Automation opportunities

  • Safe automation:
  • Detect Errno 107 at the job output-dir boundary and pause/park affected jobs with a cooldown rather than thrashing the worker loop.
  • If Errno 107 is detected with high confidence, automate a conservative recovery sequence (stop worker → unmount stale hot paths only → re-apply tiering/bind mounts → restart worker), but only when crawl integrity risk is acceptable.
  • What should stay manual:
  • Any automation that unmounts paths used by an actively running crawl container should be guarded heavily (risk of interrupting writes / frontier continuity).

References / Artifacts

  • Related incident: docs/operations/incidents/2026-01-08-storage-hotpath-sshfs-stale-mount.md
  • Follow-up roadmap: docs/planning/implemented/2026-01-24-infra-error-and-storage-hotpath-hardening.md
  • healtharchive-crawl-auto-recover.service journal window:
  • sudo journalctl -u healtharchive-crawl-auto-recover.service --since '2026-01-24 05:45:00' --until '2026-01-24 07:15:00' --no-pager | tail -n 200
  • Most relevant worker log excerpt (redacted):
Jan 24 06:28:01 <vps> healtharchive[...]: 2026-01-24 06:28:01,050 [INFO] healtharchive.worker: Worker picked job 7 for source phac (...) with status retryable and retry_count 0
Jan 24 06:28:01 <vps> healtharchive[...]: 2026-01-24 06:28:01,056 [WARNING] healtharchive.jobs: Job 7 raised during archive_tool execution: [Errno 107] Transport endpoint is not connected: '/srv/healtharchive/jobs/phac/20260101T000502Z__phac-20260101'
Jan 24 06:28:01 <vps> healtharchive[...]: 2026-01-24 06:28:01,063 [WARNING] healtharchive.worker: Crawl for job 7 failed due to infra error (RC=1).
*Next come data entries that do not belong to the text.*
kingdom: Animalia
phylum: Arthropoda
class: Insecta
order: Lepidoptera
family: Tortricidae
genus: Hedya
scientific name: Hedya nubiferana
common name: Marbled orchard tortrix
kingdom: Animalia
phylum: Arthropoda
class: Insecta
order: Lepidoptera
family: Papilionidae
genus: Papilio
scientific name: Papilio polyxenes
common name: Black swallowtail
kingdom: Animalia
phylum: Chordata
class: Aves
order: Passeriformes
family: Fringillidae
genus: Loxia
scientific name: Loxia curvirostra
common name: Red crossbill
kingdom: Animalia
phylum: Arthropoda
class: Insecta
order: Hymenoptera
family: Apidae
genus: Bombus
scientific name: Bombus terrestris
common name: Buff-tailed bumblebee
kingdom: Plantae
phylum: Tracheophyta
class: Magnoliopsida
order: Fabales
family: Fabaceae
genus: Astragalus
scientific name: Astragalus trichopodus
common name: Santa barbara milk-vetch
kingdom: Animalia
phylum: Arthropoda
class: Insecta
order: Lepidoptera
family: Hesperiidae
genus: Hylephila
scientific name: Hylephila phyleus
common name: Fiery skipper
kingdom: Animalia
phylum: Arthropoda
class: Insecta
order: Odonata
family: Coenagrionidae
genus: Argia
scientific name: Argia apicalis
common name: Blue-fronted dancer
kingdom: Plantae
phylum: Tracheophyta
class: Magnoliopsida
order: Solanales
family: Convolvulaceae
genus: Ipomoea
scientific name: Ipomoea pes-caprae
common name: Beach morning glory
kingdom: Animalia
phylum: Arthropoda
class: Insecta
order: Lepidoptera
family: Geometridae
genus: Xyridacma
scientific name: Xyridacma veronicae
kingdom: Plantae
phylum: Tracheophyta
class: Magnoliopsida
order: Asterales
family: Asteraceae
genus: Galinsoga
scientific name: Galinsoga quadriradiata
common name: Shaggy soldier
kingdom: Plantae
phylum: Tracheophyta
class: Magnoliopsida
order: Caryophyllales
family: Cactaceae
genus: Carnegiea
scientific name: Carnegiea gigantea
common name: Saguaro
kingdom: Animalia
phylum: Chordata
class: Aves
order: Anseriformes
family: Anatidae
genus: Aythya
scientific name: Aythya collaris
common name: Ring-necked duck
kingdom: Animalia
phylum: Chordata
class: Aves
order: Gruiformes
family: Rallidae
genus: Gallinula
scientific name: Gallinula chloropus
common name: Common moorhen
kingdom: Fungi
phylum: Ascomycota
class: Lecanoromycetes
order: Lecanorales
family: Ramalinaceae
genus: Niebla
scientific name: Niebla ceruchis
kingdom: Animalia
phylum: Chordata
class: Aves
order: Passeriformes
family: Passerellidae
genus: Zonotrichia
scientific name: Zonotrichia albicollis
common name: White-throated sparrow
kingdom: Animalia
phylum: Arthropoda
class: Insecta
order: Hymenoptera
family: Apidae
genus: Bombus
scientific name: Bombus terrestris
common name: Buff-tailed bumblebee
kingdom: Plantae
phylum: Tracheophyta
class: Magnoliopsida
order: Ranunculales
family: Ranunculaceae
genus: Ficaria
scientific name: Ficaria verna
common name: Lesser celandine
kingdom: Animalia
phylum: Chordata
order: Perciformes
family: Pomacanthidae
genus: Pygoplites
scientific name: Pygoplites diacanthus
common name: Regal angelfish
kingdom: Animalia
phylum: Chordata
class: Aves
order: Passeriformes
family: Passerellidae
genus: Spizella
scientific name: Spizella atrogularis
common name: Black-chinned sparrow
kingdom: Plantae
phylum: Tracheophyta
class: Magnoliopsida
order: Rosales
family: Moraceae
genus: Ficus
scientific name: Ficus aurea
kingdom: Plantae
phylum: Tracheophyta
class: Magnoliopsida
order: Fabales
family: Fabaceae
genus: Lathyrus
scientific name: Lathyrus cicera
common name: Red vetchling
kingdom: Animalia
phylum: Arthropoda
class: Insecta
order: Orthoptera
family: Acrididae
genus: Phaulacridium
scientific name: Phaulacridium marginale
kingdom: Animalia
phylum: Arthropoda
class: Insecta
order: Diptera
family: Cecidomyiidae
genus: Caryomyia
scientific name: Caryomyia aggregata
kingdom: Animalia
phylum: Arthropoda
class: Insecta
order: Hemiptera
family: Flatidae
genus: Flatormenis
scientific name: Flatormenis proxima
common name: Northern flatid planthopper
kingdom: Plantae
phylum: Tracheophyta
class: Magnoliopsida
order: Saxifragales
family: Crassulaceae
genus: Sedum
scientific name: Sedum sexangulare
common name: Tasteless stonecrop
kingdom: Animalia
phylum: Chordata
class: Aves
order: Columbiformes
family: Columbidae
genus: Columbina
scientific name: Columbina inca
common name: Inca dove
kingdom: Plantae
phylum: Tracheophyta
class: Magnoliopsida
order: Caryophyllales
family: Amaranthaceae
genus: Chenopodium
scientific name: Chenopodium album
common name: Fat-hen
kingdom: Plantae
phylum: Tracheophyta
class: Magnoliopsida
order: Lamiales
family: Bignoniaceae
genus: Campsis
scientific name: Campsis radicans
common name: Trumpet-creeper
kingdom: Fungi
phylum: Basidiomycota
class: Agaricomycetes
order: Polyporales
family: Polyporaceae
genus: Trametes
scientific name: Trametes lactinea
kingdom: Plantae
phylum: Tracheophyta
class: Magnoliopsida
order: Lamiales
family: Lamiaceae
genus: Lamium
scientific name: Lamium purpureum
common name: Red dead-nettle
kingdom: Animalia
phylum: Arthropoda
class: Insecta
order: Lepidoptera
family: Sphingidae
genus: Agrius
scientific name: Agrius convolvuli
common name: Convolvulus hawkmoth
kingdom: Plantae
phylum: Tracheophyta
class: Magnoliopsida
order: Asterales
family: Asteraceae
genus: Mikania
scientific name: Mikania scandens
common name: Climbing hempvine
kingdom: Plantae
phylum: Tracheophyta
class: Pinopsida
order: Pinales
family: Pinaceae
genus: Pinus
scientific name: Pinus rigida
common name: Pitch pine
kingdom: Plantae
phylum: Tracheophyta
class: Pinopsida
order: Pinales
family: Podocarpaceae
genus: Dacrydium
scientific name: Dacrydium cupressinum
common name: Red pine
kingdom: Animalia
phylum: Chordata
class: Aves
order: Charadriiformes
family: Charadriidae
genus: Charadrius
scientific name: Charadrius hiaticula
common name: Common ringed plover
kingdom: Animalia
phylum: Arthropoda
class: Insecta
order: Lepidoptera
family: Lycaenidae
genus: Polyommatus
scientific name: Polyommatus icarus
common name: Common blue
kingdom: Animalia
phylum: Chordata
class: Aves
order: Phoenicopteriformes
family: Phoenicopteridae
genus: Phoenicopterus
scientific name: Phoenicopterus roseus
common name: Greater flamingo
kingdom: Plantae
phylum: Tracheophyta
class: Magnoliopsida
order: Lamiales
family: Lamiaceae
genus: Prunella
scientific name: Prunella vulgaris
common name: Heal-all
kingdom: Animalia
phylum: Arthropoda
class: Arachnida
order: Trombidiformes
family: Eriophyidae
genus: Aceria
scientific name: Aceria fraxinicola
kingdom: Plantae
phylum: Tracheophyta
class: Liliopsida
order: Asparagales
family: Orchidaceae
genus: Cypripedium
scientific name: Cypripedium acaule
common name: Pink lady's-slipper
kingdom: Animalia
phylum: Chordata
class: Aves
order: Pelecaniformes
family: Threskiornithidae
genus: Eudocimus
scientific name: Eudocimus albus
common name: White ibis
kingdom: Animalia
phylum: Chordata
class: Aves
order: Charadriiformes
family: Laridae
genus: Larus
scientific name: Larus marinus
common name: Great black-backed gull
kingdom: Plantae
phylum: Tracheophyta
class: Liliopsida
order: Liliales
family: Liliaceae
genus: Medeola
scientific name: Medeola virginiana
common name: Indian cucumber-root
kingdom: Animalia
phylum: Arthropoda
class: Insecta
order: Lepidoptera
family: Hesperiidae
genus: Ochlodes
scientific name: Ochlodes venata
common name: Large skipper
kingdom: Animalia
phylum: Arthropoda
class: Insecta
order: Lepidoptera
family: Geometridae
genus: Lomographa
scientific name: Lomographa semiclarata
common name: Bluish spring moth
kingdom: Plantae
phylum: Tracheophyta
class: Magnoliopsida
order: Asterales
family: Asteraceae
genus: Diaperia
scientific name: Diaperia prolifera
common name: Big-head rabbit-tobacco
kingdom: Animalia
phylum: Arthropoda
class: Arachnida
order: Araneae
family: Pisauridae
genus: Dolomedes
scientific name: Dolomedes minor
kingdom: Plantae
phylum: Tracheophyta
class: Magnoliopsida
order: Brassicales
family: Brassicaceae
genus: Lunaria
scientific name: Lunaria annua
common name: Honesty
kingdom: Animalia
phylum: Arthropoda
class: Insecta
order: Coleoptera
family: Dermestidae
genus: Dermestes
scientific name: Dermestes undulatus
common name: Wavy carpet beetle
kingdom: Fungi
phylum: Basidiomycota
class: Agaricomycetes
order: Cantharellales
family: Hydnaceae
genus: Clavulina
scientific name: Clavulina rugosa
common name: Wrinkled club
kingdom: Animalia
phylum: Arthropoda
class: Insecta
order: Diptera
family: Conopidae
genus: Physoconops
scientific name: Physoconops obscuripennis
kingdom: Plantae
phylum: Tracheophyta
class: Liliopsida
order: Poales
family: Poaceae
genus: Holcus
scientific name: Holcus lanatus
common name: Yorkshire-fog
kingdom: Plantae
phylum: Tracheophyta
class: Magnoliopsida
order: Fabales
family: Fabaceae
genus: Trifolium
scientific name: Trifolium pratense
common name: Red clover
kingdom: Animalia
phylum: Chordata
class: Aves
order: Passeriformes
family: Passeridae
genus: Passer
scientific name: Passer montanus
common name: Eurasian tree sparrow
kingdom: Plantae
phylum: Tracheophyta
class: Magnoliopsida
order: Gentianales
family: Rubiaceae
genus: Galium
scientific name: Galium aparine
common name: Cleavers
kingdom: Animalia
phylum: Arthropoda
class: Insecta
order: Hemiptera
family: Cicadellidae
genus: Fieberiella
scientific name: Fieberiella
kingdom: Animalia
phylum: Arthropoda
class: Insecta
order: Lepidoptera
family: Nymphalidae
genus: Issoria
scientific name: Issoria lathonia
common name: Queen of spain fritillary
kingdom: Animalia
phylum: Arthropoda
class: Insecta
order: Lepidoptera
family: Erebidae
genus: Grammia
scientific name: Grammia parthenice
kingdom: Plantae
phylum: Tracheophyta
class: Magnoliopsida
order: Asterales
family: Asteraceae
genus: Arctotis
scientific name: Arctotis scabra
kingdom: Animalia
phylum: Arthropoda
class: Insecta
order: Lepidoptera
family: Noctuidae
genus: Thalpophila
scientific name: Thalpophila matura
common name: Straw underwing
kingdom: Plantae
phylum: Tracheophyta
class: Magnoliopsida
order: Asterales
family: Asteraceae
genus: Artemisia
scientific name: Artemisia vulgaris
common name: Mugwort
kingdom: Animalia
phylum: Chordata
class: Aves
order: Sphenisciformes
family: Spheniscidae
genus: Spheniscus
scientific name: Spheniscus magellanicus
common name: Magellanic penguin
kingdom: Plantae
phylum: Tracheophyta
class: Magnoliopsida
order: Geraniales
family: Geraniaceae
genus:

Not consuming retry budget (retry_count=0).
Jan 24 06:28:01 <vps> healtharchive[...]: 2026-01-24 06:28:01,068 [INFO] healtharchive.worker: Worker picked job 7 for source phac (...) with status retryable and retry_count 0
Jan 24 06:28:02 <vps> systemd[1]: Stopping healtharchive-worker.service - HealthArchive Worker...
Jan 24 06:28:02 <vps> systemd[1]: healtharchive-worker.service: Deactivated successfully.